— begin Material for the task —

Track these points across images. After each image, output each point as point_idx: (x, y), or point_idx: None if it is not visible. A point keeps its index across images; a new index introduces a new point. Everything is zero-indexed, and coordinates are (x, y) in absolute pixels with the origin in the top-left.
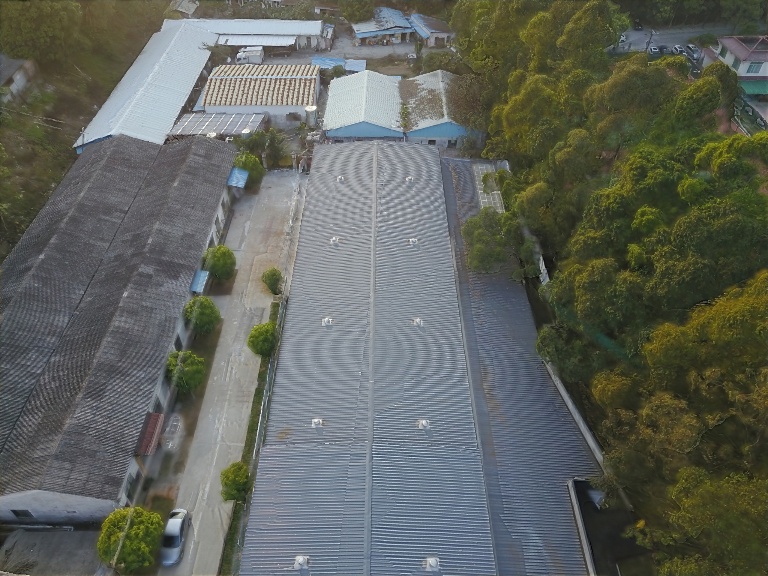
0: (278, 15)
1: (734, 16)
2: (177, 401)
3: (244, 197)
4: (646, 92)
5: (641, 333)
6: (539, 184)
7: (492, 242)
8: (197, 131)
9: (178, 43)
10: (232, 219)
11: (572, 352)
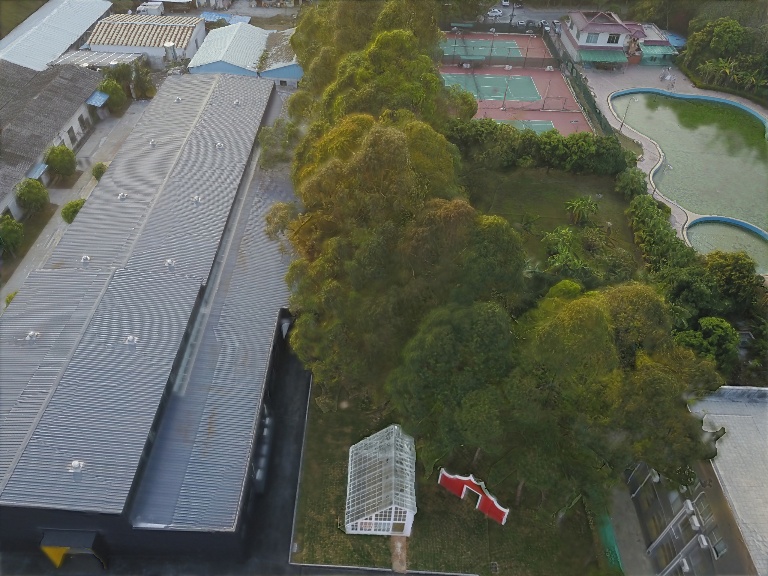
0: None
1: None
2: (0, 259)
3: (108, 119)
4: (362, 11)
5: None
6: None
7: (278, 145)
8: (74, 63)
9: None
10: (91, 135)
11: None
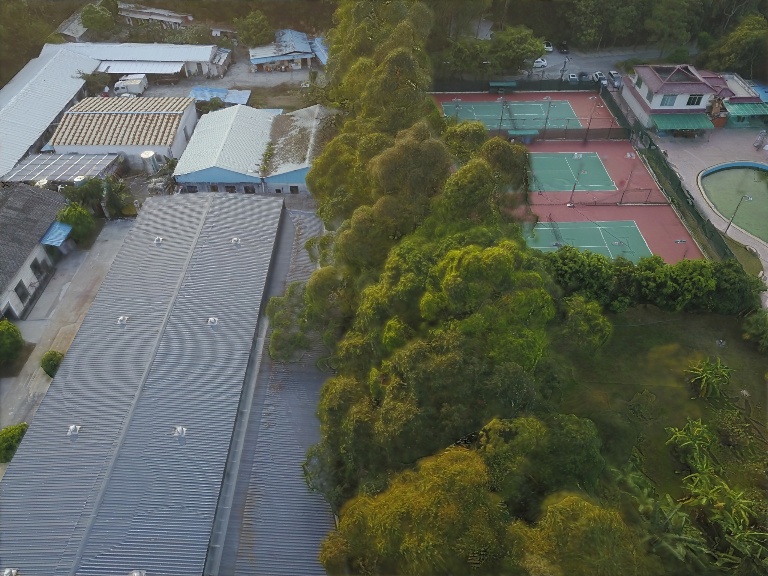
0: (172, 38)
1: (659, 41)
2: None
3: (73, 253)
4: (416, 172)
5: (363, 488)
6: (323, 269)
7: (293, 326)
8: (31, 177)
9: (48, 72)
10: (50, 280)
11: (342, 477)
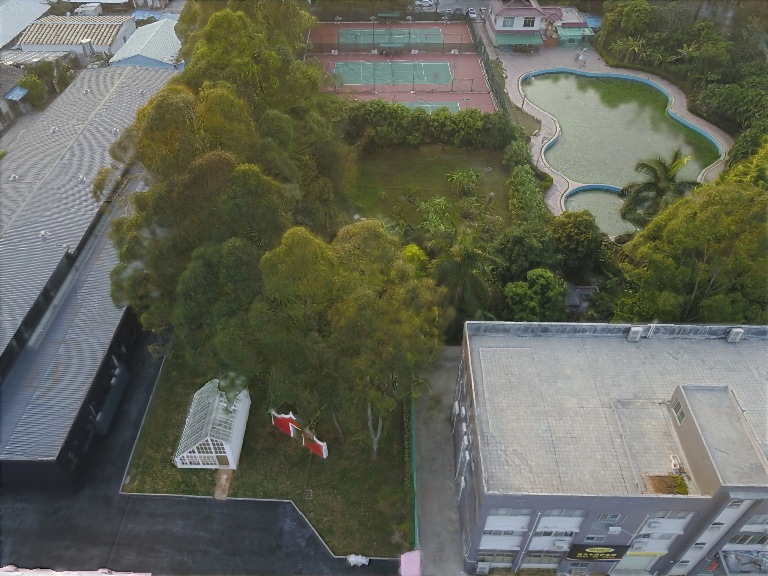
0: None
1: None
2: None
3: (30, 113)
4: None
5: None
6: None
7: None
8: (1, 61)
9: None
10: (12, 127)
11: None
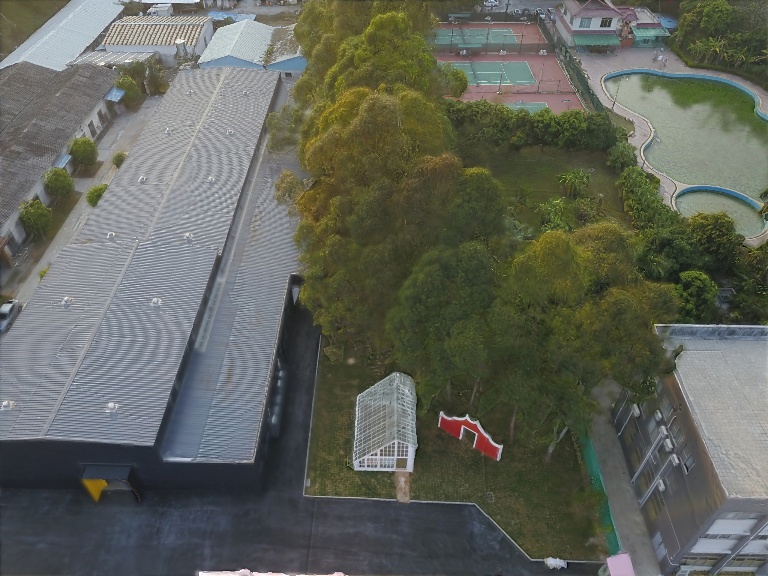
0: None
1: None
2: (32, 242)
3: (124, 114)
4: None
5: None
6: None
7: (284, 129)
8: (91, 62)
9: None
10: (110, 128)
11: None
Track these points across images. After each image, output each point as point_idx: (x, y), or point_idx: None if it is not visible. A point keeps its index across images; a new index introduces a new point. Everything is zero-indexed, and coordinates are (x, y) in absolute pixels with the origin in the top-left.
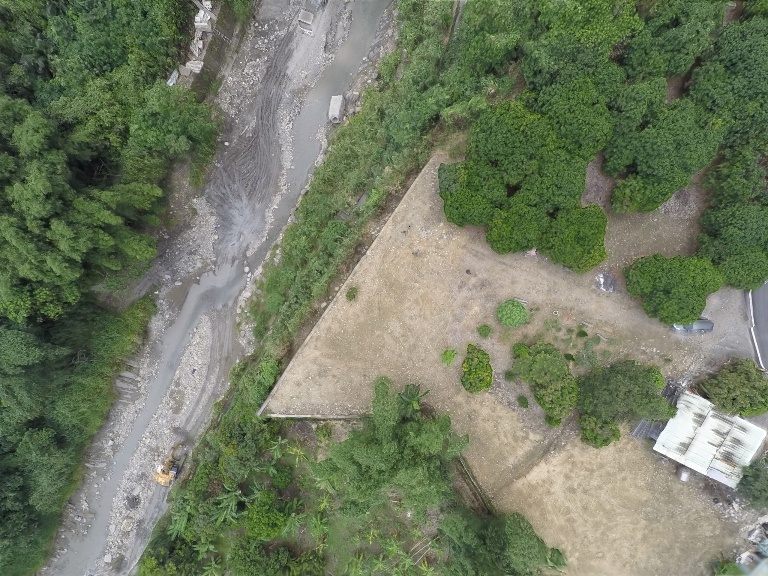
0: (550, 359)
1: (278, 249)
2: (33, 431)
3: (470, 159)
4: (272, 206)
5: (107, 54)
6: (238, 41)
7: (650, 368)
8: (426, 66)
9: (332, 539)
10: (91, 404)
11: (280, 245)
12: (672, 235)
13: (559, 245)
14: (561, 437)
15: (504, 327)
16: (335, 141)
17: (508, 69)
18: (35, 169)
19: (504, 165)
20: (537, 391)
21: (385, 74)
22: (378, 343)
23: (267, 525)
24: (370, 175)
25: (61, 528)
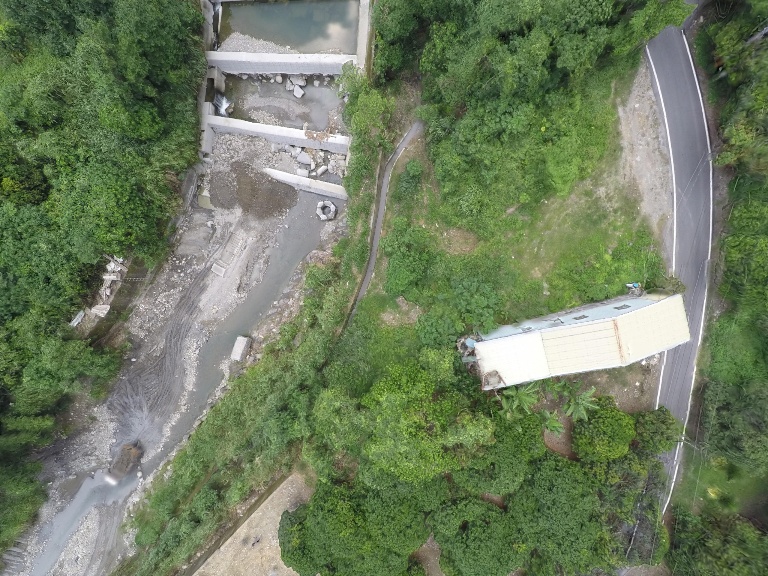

— end Material for the task —

Problem details -
Rewrite all of the lines above with "visible" swapped for "in view" wherever it occurs and everything else unchanged, leaving out the pictures.

Exercise result -
Track these points across images. After each image, output each point as point_idx: (x, y), or point_idx: None if it is not in view. A point keeps its index across images; a new index introduces a new point. Everything is zero-indexed, and coordinates are (x, y) in absolute pixels with the origin in the top-left.
0: (278, 15)
1: (734, 16)
2: (177, 401)
3: (244, 197)
4: (646, 92)
5: (641, 333)
6: (539, 184)
7: (492, 242)
8: (197, 131)
9: (178, 43)
10: (232, 219)
11: (572, 352)
0: None
1: None
2: (0, 259)
3: (108, 119)
4: (362, 11)
5: None
6: None
7: (278, 145)
8: (74, 63)
9: None
10: (91, 135)
11: None
0: (172, 38)
1: (659, 41)
2: None
3: (73, 253)
4: (416, 172)
5: (363, 488)
6: (323, 269)
7: (293, 326)
8: (31, 177)
9: (48, 72)
10: (50, 280)
11: (342, 477)
0: None
1: None
2: None
3: (30, 113)
4: None
5: None
6: None
7: None
8: (1, 61)
9: None
10: (12, 127)
11: None
0: None
1: None
2: (32, 242)
3: (124, 114)
4: None
5: None
6: None
7: (284, 129)
8: (91, 62)
9: None
10: (110, 128)
11: None
Track these points across images. After each image, output each point as point_idx: (x, y), or point_idx: None if it is not in view. A point keeps its index across images; a new index introduces a new point. Everything is zero-indexed, and coordinates are (x, y) in absolute pixels with the origin in the top-left.
0: (550, 359)
1: (278, 249)
2: (33, 431)
3: (470, 159)
4: (272, 206)
5: (107, 54)
6: (238, 41)
7: (650, 368)
8: (426, 66)
9: (332, 539)
10: (91, 404)
11: (280, 245)
12: (672, 235)
13: (559, 245)
14: (561, 437)
15: (504, 327)
16: (335, 141)
17: (508, 69)
18: (35, 169)
19: (504, 165)
20: (537, 391)
21: (385, 74)
22: (378, 343)
23: (267, 525)
24: (370, 175)
25: (61, 528)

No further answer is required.